Okunacak metin
+ + + + +

İthaki Yayınları Bizim Hikaye Dizisi, Osmanlı’dan günümüze edebiyatımızda öykünün izini süren, öykücülüğümüzü var etmiş, geliştirmiş yazarların eserleri arasından en güzellerini, en başarılılarını, en önemlilerini belirli bir tematik bütünlük gözeterek ortaya koyan, 1850’lerden 1950’lere kadar bir asırlık öykücülüğümüzün verimlerini bir araya getiren bir kitap dizisi.
İthaki Yayınları Bizim Hikaye Dizisi
Bir Yarasa Bir Kıza Aşık Oldu
Yazar: Kenan Hulusi Koray
Yayınevi: İthaki Yayınları
Sayfa Sayısı: 208
Bir Yarasa Bir Kıza Âşık Oldu, Kenan Hulusi Koray’ın “gotik edebiyat” kapsamında değerlendirilebilecek bütün öykülerini bir araya getiriyor.

+ + + + +

Sağlanan bilgiler
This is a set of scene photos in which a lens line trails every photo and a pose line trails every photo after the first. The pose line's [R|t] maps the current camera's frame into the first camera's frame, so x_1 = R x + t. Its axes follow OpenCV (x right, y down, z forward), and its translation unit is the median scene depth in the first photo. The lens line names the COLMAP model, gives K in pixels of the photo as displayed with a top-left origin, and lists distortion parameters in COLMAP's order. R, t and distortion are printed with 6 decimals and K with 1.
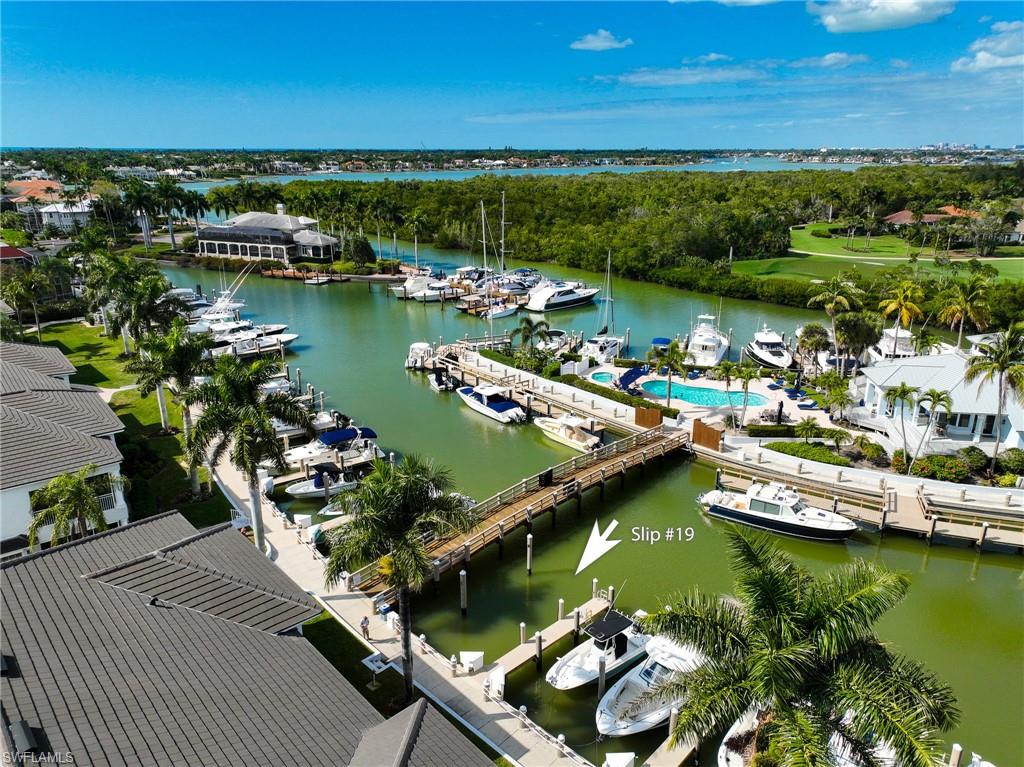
lens RADIAL K [[719.4, 0, 512.0], [0, 719.4, 383.5], [0, 0, 1]] dist [0.000789, 0.000850]
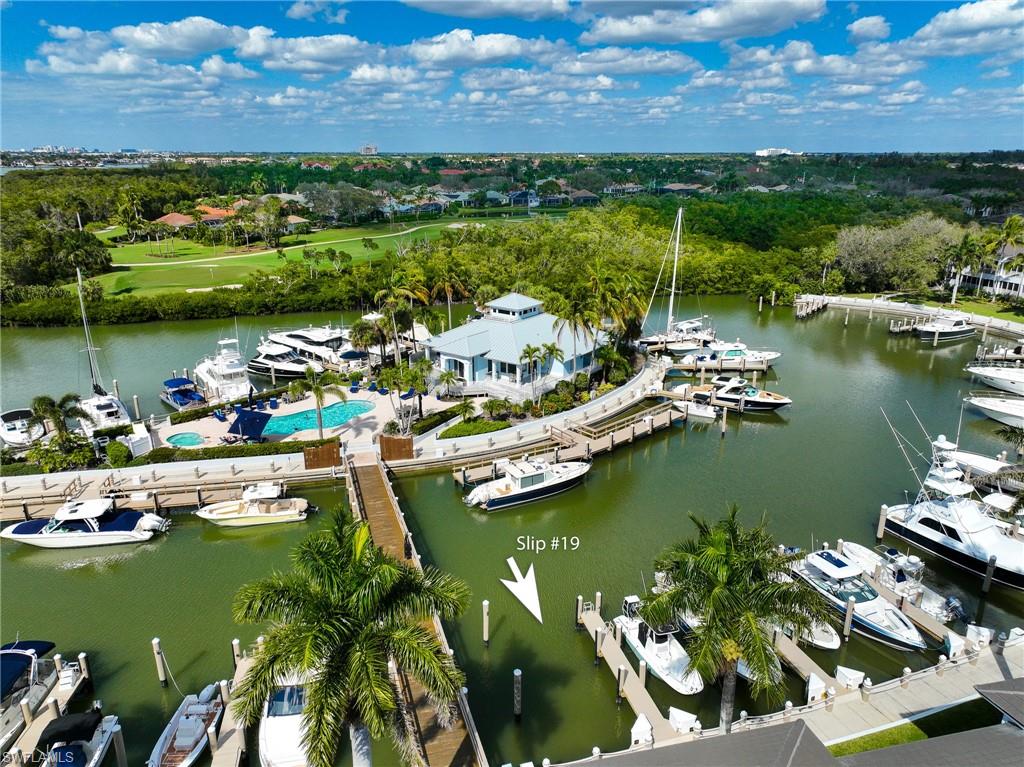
lens RADIAL K [[719.4, 0, 512.0], [0, 719.4, 383.5], [0, 0, 1]] dist [0.000789, 0.000850]
pose [[0.486510, -0.269874, 0.830949, -0.339811], [0.273166, 0.950399, 0.148734, -0.087674], [-0.829873, 0.154626, 0.536099, 0.269132]]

+ + + + +

Bizim Hikaye Dizisi'ni tanıtan metni lütfen kaldığı yerden sürdürün.

“Bir Garip Adam”, “Kavaklıkoz Hanı’nda Bir Vaka”, “Kemiksiz Kadın”, “Tuhaf Bir Ölüm”, “Ömer Besi’nin Başı”, “Köyde Cinayet”… Tüm bu öyküler gerçekle gerçekdışının sınırlarında dolaşıyor, insanı tekinsiz bir âlemin kapısından içeri sokarak inanılması güç, hakikatinden şüphe duyulacak olaylarla etkisi altına alıyor. Korkuyla ürpermenin, dehşet ve hayret içinde kalakalmanın tuhaf, karşı konulmaz tadı ortaya çıkıyor.
“Bilakis en çok inanmak istemediğimiz şeyde hakikatin en çok hissesi vardır ve bir gün herhangi bir yerde sinirlerimize hâkim olamamak korkusu ile onu reddetmiş, daha doğrusu güneşi balçıkla sıvamaya kalkmışızdır.”
Taş Bebek
Yazar: Mahmut Yesari
Yayınevi: İthaki Yayınları
Sayfa Sayısı: 232
Mahmut Yesari’nin eserleri nadiren mutlu sonlarla biter. O karakterlerine karşı oldukça acımasızdır. Öykü ve romanlarına, kendi sonunu çağırırcasına, karanlık, acılı, yürek burkucu sonlar seçer. Kahramanları da genellikle kaybeder. İnançlarını, aşklarını, umut ya da hayatlarını kaybederler birer birer. Bu seçkide yer alan üç uzun öykünün kahramanları da bu kaybedenlerdendir.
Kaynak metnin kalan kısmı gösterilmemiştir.